The biggest value is speed and correlation. The biggest risk is over-trusting automated conclusions. Security teams should treat the output as an analyst-assist layer, not a final decision engine.
Used carefully, CVE MCP Server could help small teams triage more vulnerabilities with less manual tab-switching. Larger teams may find value in using it as a front end for repeatable enrichment and reporting.
FAQ
CVE MCP Server is an open-source Model Context Protocol server that connects Claude to security intelligence tools for CVE triage, threat intelligence, network checks, and dependency scanning.

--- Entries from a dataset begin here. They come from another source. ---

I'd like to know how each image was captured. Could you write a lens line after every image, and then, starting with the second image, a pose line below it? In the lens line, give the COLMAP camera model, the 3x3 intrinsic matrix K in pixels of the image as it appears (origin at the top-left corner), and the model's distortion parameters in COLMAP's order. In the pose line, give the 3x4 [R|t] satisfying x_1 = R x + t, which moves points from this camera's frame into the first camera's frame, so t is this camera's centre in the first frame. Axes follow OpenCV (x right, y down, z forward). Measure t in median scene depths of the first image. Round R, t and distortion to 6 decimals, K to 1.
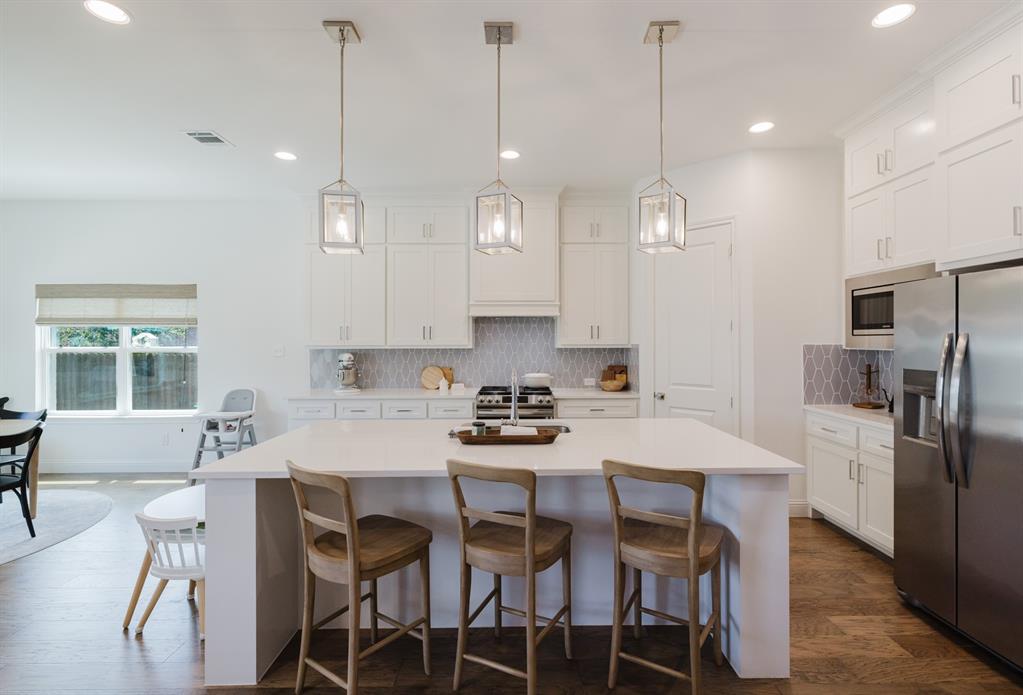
lens RADIAL K [[472.1, 0, 529.5], [0, 472.1, 344.0], [0, 0, 1]] dist [-0.002637, -0.000601]
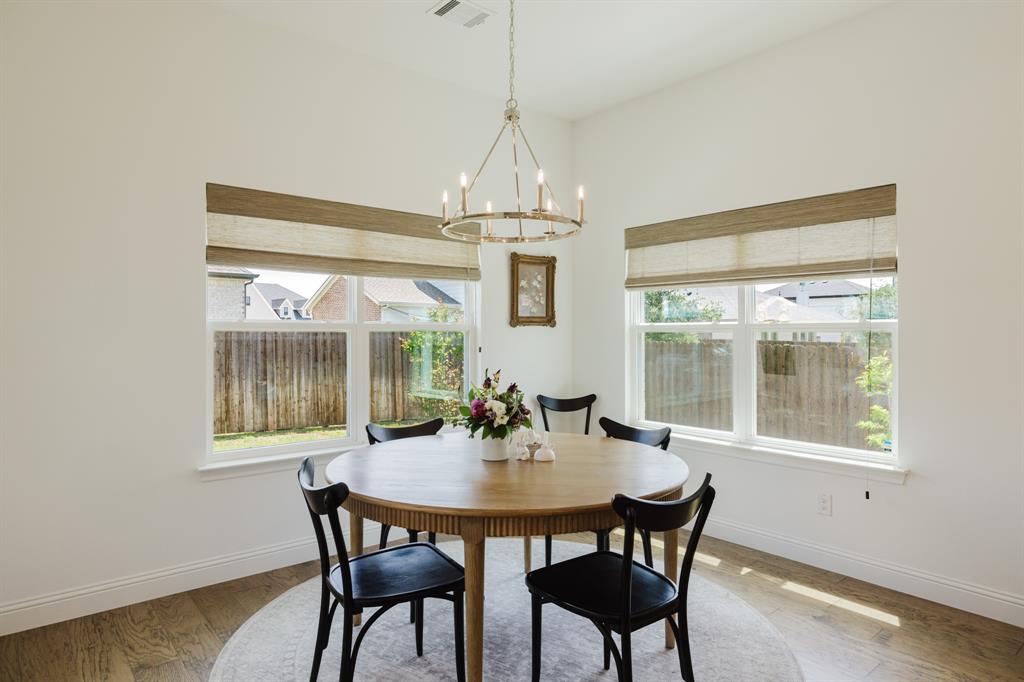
lens RADIAL K [[608.6, 0, 512.0], [0, 608.6, 341.0], [0, 0, 1]] dist [-0.000640, -0.000123]
pose [[0.633184, 0.012813, -0.773895, -0.501751], [-0.006614, 0.999916, 0.011143, 0.024521], [0.773973, -0.001937, 0.633216, 0.343940]]
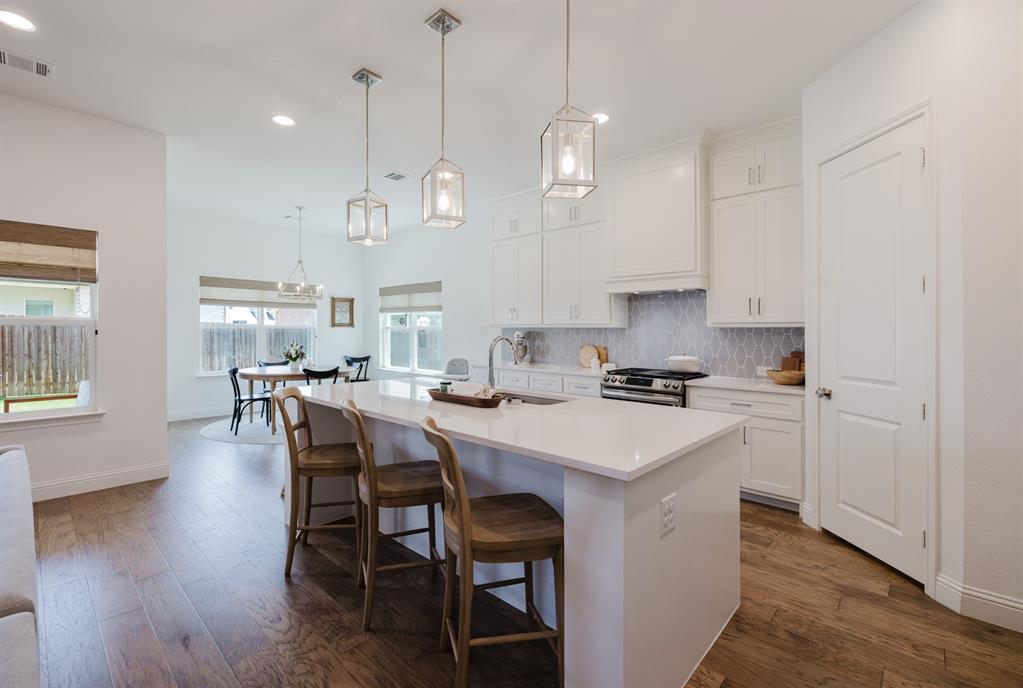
lens RADIAL K [[456.8, 0, 491.1], [0, 456.8, 331.3], [0, 0, 1]] dist [0.000322, 0.000290]
pose [[0.707481, 0.007961, -0.706687, 0.359306], [-0.014311, 0.999893, -0.003063, 0.024819], [0.706587, 0.012280, 0.707519, 0.156572]]
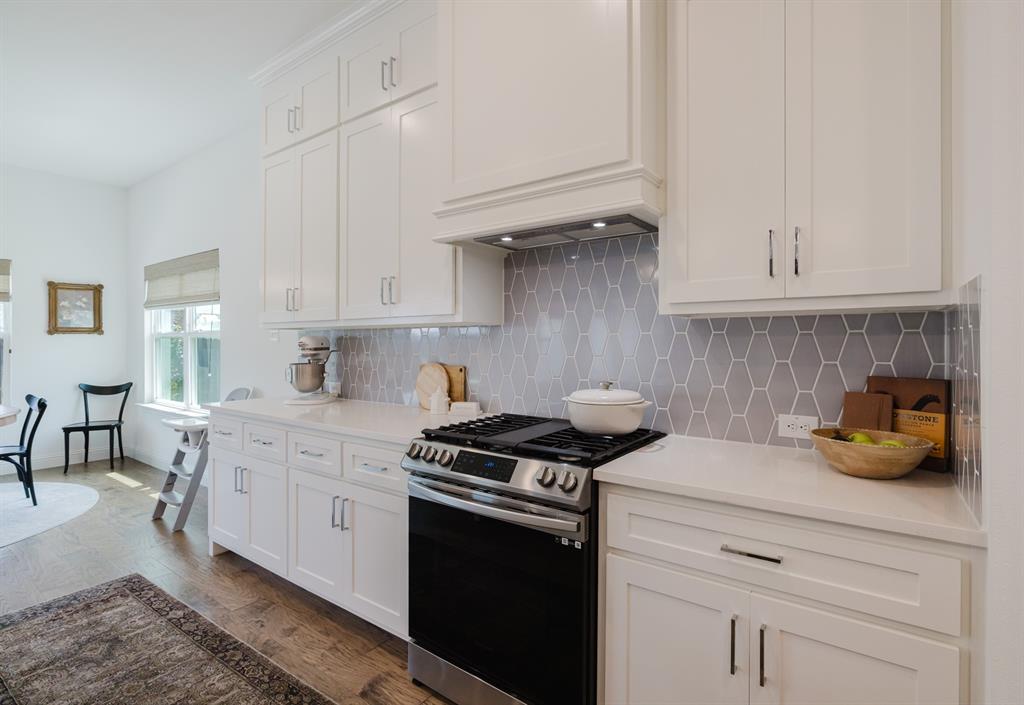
lens RADIAL K [[500.7, 0, 529.0], [0, 500.7, 348.8], [0, 0, 1]] dist [-0.004141, 0.000313]
pose [[0.801932, 0.008948, -0.597349, 0.191195], [-0.003602, 0.999942, 0.010143, 0.028648], [0.597405, -0.005983, 0.801917, 0.673139]]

The project includes 27 MCP tools across 21 data sources and APIs.
Some tools work without API keys, including EPSS, CISA KEV, OSV.dev, MITRE ATT&CK, CWE lookup, CVSS parsing, Ransomwhere, and reduced-rate NVD lookup. Other services need keys for full functionality.
The score combines CVSS severity, EPSS exploitation probability, CISA KEV status, and proof-of-concept availability. It also applies boost multipliers for higher-risk combinations.